Return each line from the items below that contains the string "Description".
------
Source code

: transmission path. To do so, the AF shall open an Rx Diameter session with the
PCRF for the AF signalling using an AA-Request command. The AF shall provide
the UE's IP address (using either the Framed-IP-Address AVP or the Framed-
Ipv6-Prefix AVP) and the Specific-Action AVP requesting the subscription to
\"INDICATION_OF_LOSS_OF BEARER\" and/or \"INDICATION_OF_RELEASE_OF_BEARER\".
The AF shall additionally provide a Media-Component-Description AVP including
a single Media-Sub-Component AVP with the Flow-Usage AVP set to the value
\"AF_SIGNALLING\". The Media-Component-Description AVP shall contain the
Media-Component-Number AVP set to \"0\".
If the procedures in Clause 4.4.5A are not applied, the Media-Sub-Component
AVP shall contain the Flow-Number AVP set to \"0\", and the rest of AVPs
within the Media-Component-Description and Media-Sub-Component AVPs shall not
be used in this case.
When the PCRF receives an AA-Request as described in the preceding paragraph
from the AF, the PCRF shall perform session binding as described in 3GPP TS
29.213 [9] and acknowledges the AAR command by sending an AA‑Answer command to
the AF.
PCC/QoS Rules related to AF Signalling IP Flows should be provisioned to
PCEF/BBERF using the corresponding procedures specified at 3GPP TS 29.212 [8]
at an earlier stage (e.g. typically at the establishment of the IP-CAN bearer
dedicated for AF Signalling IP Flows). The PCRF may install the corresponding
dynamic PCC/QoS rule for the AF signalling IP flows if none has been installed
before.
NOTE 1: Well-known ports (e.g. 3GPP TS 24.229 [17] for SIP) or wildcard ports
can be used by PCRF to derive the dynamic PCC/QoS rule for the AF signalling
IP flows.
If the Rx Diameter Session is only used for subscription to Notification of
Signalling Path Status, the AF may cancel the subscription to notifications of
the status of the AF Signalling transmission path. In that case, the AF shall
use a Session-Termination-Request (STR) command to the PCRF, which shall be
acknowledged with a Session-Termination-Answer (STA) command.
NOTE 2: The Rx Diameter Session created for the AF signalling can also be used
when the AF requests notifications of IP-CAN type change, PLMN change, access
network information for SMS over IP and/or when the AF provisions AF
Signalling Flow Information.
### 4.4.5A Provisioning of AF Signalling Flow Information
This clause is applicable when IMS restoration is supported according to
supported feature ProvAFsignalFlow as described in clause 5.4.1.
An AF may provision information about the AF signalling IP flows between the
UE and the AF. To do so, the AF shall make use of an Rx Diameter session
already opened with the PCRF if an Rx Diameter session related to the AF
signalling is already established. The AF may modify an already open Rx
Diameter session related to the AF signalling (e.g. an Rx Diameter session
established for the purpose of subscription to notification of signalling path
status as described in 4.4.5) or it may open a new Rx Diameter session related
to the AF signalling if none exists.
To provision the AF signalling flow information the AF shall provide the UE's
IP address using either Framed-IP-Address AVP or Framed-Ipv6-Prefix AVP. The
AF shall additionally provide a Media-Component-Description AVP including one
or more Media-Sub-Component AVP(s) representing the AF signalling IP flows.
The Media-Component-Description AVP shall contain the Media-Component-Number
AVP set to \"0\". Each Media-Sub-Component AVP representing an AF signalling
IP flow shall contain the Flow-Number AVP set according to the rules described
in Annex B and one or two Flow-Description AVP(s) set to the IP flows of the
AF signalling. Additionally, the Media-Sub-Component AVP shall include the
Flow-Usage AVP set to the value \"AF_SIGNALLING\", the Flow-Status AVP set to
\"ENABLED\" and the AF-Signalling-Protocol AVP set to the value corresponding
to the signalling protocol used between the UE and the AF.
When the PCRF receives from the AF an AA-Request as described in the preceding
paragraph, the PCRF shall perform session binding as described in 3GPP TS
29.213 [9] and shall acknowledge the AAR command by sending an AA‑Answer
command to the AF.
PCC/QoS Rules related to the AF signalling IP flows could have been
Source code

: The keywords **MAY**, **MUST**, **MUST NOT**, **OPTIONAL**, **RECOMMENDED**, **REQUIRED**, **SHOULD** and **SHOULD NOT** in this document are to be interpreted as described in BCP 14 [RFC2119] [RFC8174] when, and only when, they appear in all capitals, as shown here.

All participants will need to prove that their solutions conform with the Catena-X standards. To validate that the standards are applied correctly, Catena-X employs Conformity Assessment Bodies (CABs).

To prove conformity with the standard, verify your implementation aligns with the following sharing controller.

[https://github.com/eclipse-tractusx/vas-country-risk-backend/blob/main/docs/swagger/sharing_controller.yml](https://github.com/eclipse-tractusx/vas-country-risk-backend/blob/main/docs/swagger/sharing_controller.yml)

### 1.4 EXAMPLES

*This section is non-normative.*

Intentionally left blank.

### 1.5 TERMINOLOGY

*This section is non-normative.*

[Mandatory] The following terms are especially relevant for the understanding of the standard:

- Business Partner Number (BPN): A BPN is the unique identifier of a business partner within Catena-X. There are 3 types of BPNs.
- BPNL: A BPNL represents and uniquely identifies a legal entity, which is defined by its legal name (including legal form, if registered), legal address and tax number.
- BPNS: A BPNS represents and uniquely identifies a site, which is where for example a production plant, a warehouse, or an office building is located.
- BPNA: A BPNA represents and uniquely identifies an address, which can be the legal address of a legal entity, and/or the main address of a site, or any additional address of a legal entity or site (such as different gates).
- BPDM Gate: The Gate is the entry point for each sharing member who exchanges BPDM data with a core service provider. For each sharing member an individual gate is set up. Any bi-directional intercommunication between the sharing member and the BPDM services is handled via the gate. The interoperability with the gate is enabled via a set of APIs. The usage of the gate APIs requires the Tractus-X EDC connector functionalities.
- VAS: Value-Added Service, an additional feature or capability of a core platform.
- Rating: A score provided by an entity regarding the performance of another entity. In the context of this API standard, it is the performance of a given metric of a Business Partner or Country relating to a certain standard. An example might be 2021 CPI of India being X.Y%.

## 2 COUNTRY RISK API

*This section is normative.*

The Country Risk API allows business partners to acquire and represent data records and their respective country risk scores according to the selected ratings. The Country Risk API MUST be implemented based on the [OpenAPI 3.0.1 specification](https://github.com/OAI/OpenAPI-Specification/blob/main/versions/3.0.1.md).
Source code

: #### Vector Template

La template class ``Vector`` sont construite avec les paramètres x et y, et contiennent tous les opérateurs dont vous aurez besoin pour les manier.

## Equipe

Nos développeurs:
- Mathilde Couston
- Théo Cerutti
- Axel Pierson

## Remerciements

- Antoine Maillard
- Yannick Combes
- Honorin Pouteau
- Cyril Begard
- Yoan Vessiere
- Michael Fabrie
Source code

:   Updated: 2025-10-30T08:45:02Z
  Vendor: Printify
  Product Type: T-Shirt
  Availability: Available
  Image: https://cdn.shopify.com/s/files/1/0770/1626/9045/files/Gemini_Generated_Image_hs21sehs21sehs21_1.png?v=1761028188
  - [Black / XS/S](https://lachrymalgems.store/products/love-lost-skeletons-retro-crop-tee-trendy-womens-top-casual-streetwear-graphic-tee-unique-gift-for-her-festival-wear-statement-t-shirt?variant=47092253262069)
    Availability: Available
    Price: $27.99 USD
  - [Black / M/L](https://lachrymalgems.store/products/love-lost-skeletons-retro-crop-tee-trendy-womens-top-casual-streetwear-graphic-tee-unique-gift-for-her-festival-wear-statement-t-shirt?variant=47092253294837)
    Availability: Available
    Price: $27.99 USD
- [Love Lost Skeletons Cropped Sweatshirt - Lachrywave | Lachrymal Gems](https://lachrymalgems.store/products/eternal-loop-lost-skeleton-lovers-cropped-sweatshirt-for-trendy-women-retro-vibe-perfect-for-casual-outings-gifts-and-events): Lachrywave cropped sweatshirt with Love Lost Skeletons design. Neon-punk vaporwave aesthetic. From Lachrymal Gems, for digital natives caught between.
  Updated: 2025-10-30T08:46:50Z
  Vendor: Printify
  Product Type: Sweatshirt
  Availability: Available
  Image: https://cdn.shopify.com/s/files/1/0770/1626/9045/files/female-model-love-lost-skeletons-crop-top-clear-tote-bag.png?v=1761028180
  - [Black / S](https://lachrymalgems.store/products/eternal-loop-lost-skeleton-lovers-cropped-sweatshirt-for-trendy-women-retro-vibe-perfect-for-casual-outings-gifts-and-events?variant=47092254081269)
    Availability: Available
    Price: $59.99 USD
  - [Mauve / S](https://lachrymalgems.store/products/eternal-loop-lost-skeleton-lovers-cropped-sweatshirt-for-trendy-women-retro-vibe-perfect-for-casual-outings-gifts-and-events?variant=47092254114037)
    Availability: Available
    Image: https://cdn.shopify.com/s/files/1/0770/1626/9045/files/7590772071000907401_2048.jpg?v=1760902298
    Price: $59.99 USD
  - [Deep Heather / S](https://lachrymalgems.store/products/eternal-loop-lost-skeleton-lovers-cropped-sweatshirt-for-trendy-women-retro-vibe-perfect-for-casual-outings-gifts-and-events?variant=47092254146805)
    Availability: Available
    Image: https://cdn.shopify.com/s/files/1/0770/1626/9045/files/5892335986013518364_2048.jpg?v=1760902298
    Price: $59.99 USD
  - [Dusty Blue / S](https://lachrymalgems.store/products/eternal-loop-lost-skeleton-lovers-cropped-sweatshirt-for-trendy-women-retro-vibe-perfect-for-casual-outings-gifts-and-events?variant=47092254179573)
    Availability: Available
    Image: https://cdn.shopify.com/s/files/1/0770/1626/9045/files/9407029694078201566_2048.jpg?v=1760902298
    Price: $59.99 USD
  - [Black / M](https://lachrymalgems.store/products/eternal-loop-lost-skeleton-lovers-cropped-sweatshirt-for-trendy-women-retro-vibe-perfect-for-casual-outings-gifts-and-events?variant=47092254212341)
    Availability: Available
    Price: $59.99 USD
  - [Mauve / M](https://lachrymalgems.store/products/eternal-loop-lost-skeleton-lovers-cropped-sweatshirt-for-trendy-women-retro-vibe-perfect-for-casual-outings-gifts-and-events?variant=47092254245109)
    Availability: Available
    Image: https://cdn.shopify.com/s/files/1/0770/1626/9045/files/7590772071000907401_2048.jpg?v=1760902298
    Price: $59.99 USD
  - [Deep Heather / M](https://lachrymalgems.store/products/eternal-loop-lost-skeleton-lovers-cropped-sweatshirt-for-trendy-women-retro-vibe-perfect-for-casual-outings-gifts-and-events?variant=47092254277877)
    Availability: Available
------
Expected answer:
The AF shall additionally provide a Media-Component-Description AVP including
\"AF_SIGNALLING\". The Media-Component-Description AVP shall contain the
within the Media-Component-Description and Media-Sub-Component AVPs shall not
AF shall additionally provide a Media-Component-Description AVP including one
The Media-Component-Description AVP shall contain the Media-Component-Number
in Annex B and one or two Flow-Description AVP(s) set to the IP flows of the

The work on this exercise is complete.